The president of the Pennsylvania State Corrections Officers Association sent a letter to the Democratic governor two days after Wolf ordered the guards and some other state workers to get fully vaccinated by Sept. 7 or face weekly testing.

Union president John Eckenrode told Wolf his policy announcement was “a slap in the face — and frankly, way too late because thousands of our members already have been infected, due to your inaction.”

“This is the latest episode of what has been a woefully inconsistent vaccination/testing/masking policy by this administration in our state prisons,” Eckenrode wrote, adding the union “has instructed legal counsel to challenge this latest proposed policy change.”

Wolf press secretary Lyndsay Kensinger said Thursday the initiative was designed to protect the guards, their families and the people they work among.

“The union exists to protect and support the employees it represents, so the corrections union’s opposition to this initiative to stop the spread of COVID-19 is extremely disappointing,” Kensinger said.

The Corrections Department’s website indicates about 4,800 of the prison system’s more than 12,000 staff have been infected by the coronavirus, and the union says nearly 3,700 of its members have caught COVID-19. The department says about 3,600 correctional employees are currently fully vaccinated.

Eckenrode told Wolf that the plan for testing won’t make people safer because it does not extend to inmates’ family members, contractors, vendors and volunteers.

“As for masking, our members are required to wear them, but inmates are not,” Eckenrode said, arguing that the masking policy does not make places where people congregate inside prisons safer.

Wolf announced Tuesday the vaccination policy that covers about 25,000 employees of state prisons and state health care and congregate care facilities. It applies to prisons as well as state hospitals, veterans’ homes, community health centers and homes for those with intellectual disabilities.

In other coronavirus-related developments in Pennsylvania on Thursday:

Vaccines for nursing home workers

A resident of St. Anne Home sits bathed in sunlight streaming through a stained glass window during morning Mass attended by nuns and residents of the nursing facility in Greensburg, Pa., on Thursday, March 25, 2021.

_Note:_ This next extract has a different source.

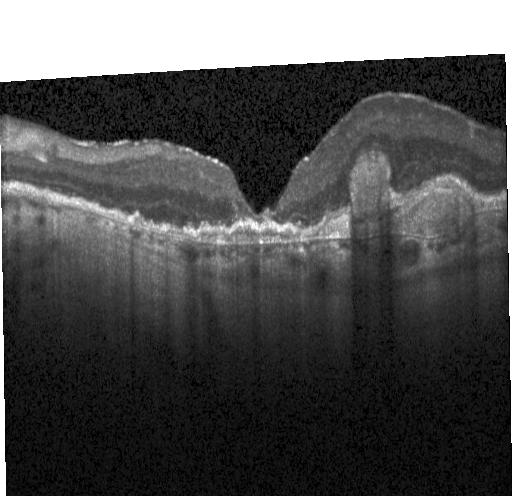
Impression: choroidal neovascularization (CNV).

Jessie Wardarski / AP Photo

FILE PHOTO: A resident of St. Anne Home sits bathed in sunlight streaming through a stained glass window during morning Mass attended by nuns and residents of the nursing facility in Greensburg, Pa., on Thursday, March 25, 2021.

Nursing home workers who are not vaccinated could face more frequent testing under a new policy announced by the Pennsylvania Department of Health.

The Health Department said the state’s more than 700 skilled nursing facilities must have at least 80% of staff vaccinated by Oct. 1. Those that fail to meet the target will have to regularly test unvaccinated employees for COVID-19. Nursing homes that do not adhere to the testing requirement will face regulatory action.

Currently, only one in eight Pennsylvania nursing homes are meeting the 80% target, “which is not enough from a public health perspective to prevent future outbreaks of the virus,” the Health Department said in a news release.

Statewide, nearly 60% of nursing home staff are vaccinated, according to the U.S. Centers for Disease Control and Prevention. About 83% percent of residents have gotten the shot.

“As COVID-19 cases rise, we are committed to helping prevent outbreaks by stopping COVID-19 from entering a nursing home in the first place, and one of the best ways we can do this is through vaccinating staff in skilled nursing facilities,” said Keara Klinepeter, a Health Department official.

COVID-19 swept through the state’s long-term care facilities, especially early in the pandemic, killing more than 13,400 residents — nearly half the statewide toll.

Nursing home operators appeared to be split over the new policy.

An industry group, the Pennsylvania Health Care Association, pushed back Thursday on what it called “yet another mandate” from the Wolf administration. The group recently came out against the state’s proposal to require long-term care facilities to boost staffing, and it took the state to court last year over more than $150 million in federal coronavirus funding.

“Instead of proposing solutions to increase vaccine acceptance rates in long-term care, the Department of Health, today, threatened providers and issued a punitive mandate on nursing homes,” said Zach Shamberg, the group’s president and CEO. “Working with providers — not punishing them — will produce better outcomes.”

Another trade group, LeadingAge PA — which has also challenged the Wolf administration over staffing and COVID-19 funding — said in a news release distributed by the state that it supports the new vaccination policy. The national LeadingAge organization has recommended that nursing homes make vaccination a condition of employment.

Also Thursday, the Health Department announced a dashboard that shows COVID-19 vaccination rates by facility.